Datant de notre enfance profonde, la réaction de nos tantes, amies, parents envers notre dessin a profondément influencé notre perception des arts, notre ouverture à apprécier la recherche artistique ainsi que la toute-puissance du dessin manqué. L’idée du « beau » tolère maigrement de se casser la gueule en création.
Dans mes cours, les étudiants apprennent - parfois douloureusement, mais surtout avec soulagement - que l'acte de créer comporte son lot de risques et que le dit « chef-d'œuvre » est une conception sociale inutile qui, par chance, est hors de notre contrôle.
L'idée de « faire beau », de « faire plaisir », la recherche d'approbation freine notre élan à explorer, distorsionne, voire corrompt l’acte de créer et, du coup, nous empêche d’envisager que le dessin ou la peinture que nous créons puisse ne pas correspondre à notre « préconception ».

· · · ·

Travail demandé:
Réécrivez plus brièvement le paragraphe de l'extrait ci-dessus qui commence par « Dans mes cours, les étudiants apprennent », en conservant ses idées principales.

Données brutes:
· · · ·

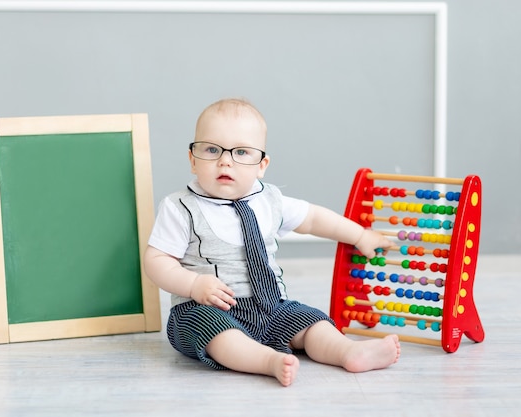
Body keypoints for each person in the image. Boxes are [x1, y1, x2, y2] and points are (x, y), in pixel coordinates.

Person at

· · · ·

Réponse ci-dessous:
En cours, les étudiants découvrent, parfois douloureusement mais surtout avec soulagement, que créer comporte des risques et que le « chef-d'œuvre » est une conception sociale inutile, heureusement hors de notre contrôle.